Document segment =
- Author(s): Segamu, Melissa Dejesus
- Website: http://www.sokora.com/
- Current status/schedule: On hiatus
- Launch date: 31 December 2004
- End date: 10 November 2006
- Publisher(s): Madman Entertainment (Australia and New Zealand) Tokyopop (North America)
- Genre: Comedy/adventure
- Rating: Teen

= Sokora Refugees =

Webcomic

Sokora Refugees was an original English-language manga webcomic by Segamu and Melissa DeJesus started on 31 December 2004 as an ongoing webcomic, updated every Monday, Wednesday and Friday. It has not appeared since 10 November 2006. All comic strips on its website were available free along with some fanservice contents to amuse and excite readers.

This webcomic is also published as a trade paperback by Tokyopop. According to Nielsen BookScan, Sokora Refugees is one of the publisher's best-selling amerimanga. The relevancy of this sales success was called into question in March 2005 in the comics newsblog The Beat, due to a perceived conflict-of-interest involving the author. In its 21 March 2005 issue, Publishers Weekly identified the writer of Sokora Refugees as Kurt Hassler, who was the Borders buyer for graphic novels; "Segamu" is presumably Hassler's pseudonym. Hassler left this position in November 2006.

The website for this webcomic was offline from 13 January 2007 to 29 March 2007, then back online with no new content. It went back offline on 18 April 2007 and, since 2 March 2009 the domain name redirects to a cybersquatter.

==Plot==
Kana's life is normal if not bad due to her bad habits. Her life only changes for the worse when elf boy Tien comes along and he thinks Kana is an elf too. Tien gets Kana into a trap in the girls' bathroom, which is a portal to his home world Sokora. It is under siege by a demonic army. Then she gets herself into more mishaps, when her body is time-shared by a powerful elf sorceress. Along the way, Kana meet Tien's brother and the Nymph girl, Salome. She now has the job of saving Sokora. She did not really want to, but Kana may be the only hope for Sokora, if only she can stop being so lazy.

==Characters==
- Kana : She is the main character of the story. Known for over-sleeping, lack of homework completion, and junk food eating habits, she will do anything to get her old life back. She "time-shares" her body with Veila. Blushing turns her into the much more attractive elf.
- Tamara : One of Kana's roommates, this athletic girl will take any challenge that crosses her path.
- Veila : A powerful elf sorceress forced to enter and time-share Kana's body. Veila is also extremely attractive and wears scanty clothing. Veila's goal is to save Sokora from evil forces. She is very mature and sensible, the direct opposite to Kana, and is often of no help in difficult situations.

The data =

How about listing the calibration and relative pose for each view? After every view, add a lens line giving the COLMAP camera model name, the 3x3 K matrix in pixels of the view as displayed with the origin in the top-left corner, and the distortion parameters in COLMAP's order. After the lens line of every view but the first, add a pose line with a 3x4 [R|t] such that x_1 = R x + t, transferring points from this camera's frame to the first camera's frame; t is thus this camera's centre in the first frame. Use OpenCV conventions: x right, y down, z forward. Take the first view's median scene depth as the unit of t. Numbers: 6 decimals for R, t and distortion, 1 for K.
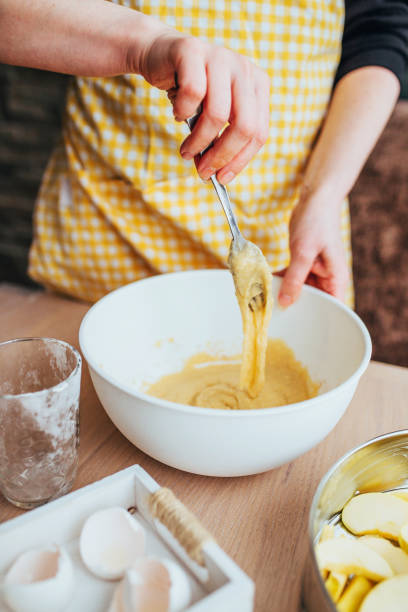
lens RADIAL K [[623.1, 0, 204.0], [0, 623.1, 306.0], [0, 0, 1]] dist [-0.103190, 0.211357]
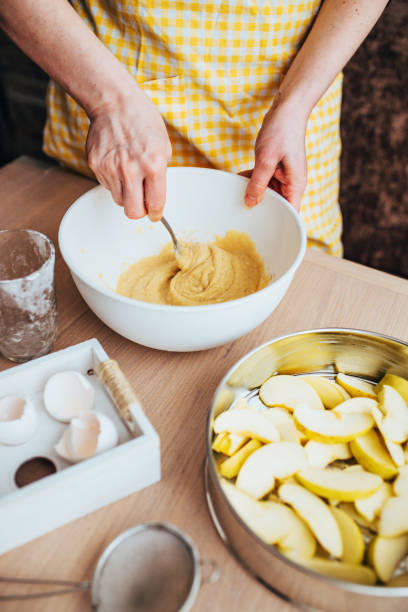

Exercises to complete =
A – Reproduce from the Sokora Refugees article everything from "- Author(s): Segamu, Melissa" down to "Tokyopop (North America)", word for word.
B – According to the Sokora Refugees article, on which days of the week was the webcomic updated?
C – Write what comes next in the Sokora Refugees article, picking up after its last sentence.
The material here is drawn from a separate source and has no connection to the Sokora Refugees article.

Solved problems =
A –
- Author(s): Segamu, Melissa Dejesus
- Website: http://www.sokora.com/
- Current status/schedule: On hiatus
- Launch date: 31 December 2004
- End date: 10 November 2006
- Publisher(s): Madman Entertainment (Australia and New Zealand) Tokyopop (North America)

B – Every Monday, Wednesday and Friday.

C –
- Tien : An arrogant, talented elf refugee from Sokora. Tien thinks Kana is an elf too. Tristan envies his magical talents. He is very self-centered and has made it very clear he dislikes the human girls and Salome. He is constantly put down by others, who are very aware of his magical talents.
- Griever : This goyle serves the demonic army that invaded Sokora. He wears bandages around his hands. If his hands touch the bare skin of any mortal, the mortal turns to stone.
- Julie: Another one of Kana's roommates, she is patient, intelligent and prone to have an unusually positive attitude, even in bad situations. Julie is almost a mother figure to her roommates.
- Salome: A raccoon nymph girl who only wanted to cozy up to Tien's older brother, Tristan. Unfortunately for her, he does not seem to return the love. She is very protective of Tristan, and will attack any girl who acts too friendly towards him, even if they are trying to help him. She usually ends her sentences with the sound "tk".
- Tristan: He is a rather weak elf compared to his enemies, though he can use a sword and a bow. He prefers to die than lose his "honor". He is the older, bossy brother of Tien. He saw Kana (in Veila's body) topless and has since done all he can to win the affection of his 'Lady Veila'. Kana has led him to believe that Viela is creating a master spell to save Sokora.
- Kogurai: A vampire who wants to return to his homeland. Has an interest in Kana.
- Horink, Xhel, Sklos: Three demons who want to get the Heart of Sokora, which is the source of all of Sokora's power. To get it, they have to open a door that holds it

==Books==
On 2 November 2004, Tokyopop announced plans to publish Sokora Refugees before the comic was actually a webcomic. The first volume was published on 12 March 2005 and reached No. 7 in the BookScan list of graphic novels.